Nunca entendi muito bem esse negócio de “retomada”. Afinal, como é que uma bomba gigante como Carlota Joaquina pode ser incluído no mesmo balaio que o estupendo Lavoura Arcaica? No entanto, no esteio da tal retomada, voluntariamente ou não, veio o cearense Karim Aïnouz. Gostei de Madame Satã, apreciei ainda mais O Céu de Suely, o que viabilizou uma curiosidade crescente sobre o que mais o sujeito tinha produzido. E foi assim que cheguei em Cidade Baixa, com roteiro de Aïnouz e direção de Sérgio Machado – e nem saber que era uma produção de Walter Salles me desencorajou, devo afirmar.
Em 2005, Lázaro Ramos e Wagner Moura não eram as unanimidades e exemplos de astros infalíveis que são hoje. Eram atores promissores, mas ainda figuravam longe do status messiânico de um Selton Mello. Alice Braga, então, era só mais um ponto genealógico em comum com a tia Sônia, dama do lotação. Talvez essa mesma ausência de desgaste tenha contribuído para tornar Cidade Baixa naquilo que Machado e Aïnouz planejaram para Cidade Baixa: uma disputa suja e sem glamour, protagonizada por dois sujeitos frustrados e combalidos.

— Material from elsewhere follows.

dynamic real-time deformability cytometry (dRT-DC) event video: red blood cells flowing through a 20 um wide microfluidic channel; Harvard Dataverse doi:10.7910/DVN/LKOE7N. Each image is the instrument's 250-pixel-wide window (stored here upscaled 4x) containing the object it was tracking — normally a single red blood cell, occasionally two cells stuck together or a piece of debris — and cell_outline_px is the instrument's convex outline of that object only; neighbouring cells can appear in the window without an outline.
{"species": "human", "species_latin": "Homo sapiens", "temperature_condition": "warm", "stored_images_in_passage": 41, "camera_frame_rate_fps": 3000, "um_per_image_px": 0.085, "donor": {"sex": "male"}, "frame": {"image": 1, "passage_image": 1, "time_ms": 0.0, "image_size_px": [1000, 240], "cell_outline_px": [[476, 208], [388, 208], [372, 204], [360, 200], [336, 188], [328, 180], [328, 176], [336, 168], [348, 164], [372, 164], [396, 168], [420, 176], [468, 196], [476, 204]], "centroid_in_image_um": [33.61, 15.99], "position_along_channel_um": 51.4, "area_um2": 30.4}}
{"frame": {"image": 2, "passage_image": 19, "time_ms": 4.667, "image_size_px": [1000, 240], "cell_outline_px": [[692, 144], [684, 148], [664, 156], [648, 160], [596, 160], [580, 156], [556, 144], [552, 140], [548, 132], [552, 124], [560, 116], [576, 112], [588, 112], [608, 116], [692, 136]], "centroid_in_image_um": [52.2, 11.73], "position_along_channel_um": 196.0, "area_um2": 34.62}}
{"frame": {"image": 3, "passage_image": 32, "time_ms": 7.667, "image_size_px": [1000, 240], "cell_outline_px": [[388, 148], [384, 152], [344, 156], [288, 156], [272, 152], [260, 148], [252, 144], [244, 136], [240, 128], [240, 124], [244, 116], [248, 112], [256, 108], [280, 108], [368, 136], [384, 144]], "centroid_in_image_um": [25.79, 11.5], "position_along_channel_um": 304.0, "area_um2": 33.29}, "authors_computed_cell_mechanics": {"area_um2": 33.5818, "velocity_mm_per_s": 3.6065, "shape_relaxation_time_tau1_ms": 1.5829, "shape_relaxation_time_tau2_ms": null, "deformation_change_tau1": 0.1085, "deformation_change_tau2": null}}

Ou talvez seja Deco, personagem de Ramos, pilotando o barco de pesca e informando a Naldinho (Moura), que o jogo “ta 1 a 0 pro Vitória, gol do Obina”. Tudo em Cidade Baixa remete ao homem convencional brasileiro, que não dispensa uma cerveja barata e não dá a mínima para o aumento da taxa Selic. Esse fator “igualitário”, essa destreza em antagonizar dois indivíduos sem vantagens – materiais ou emocionais – sobre o outro, foi a força motriz do grande fascínio que o filme exerceu sobre mim, ampliado pela recente revisão do longa.
A trama é minimalista: Karinna, uma prostituta em início de carreira, pega uma carona no barco dos rapazes, em troca de uma transa com ambos. Deco e Naldinho, que são mais carentes do que admitem ser, se afeiçoam instantaneamente à moça. Rusgas mínimas, que foram sendo absorvidas pela fortificação da amizade, emergem em Salvador.
As cenas mais intensas são a meia-luz. Uma boate modesta ou um quarto de hotel sujo são os principais cenários para a hostilidade mortífera que se desenvolve. Durante o dia, Deco e Naldinho sorriem amarelo e falam de negócios. À noite, os becos enegrecidos do cais sediam a disputa, que ameaça estourar a muralha de boa vontade.
Com Cidade Baixa, me tornei mais receptivo a tudo que vinha carimbado com o selo “retomada”. Descobri algumas jóias tardias, como os filmes de Beto Brant, e retomadas de coisa nenhuma, como A Concepção. E o mais importante: retomei o anseio pelo cinema nativo.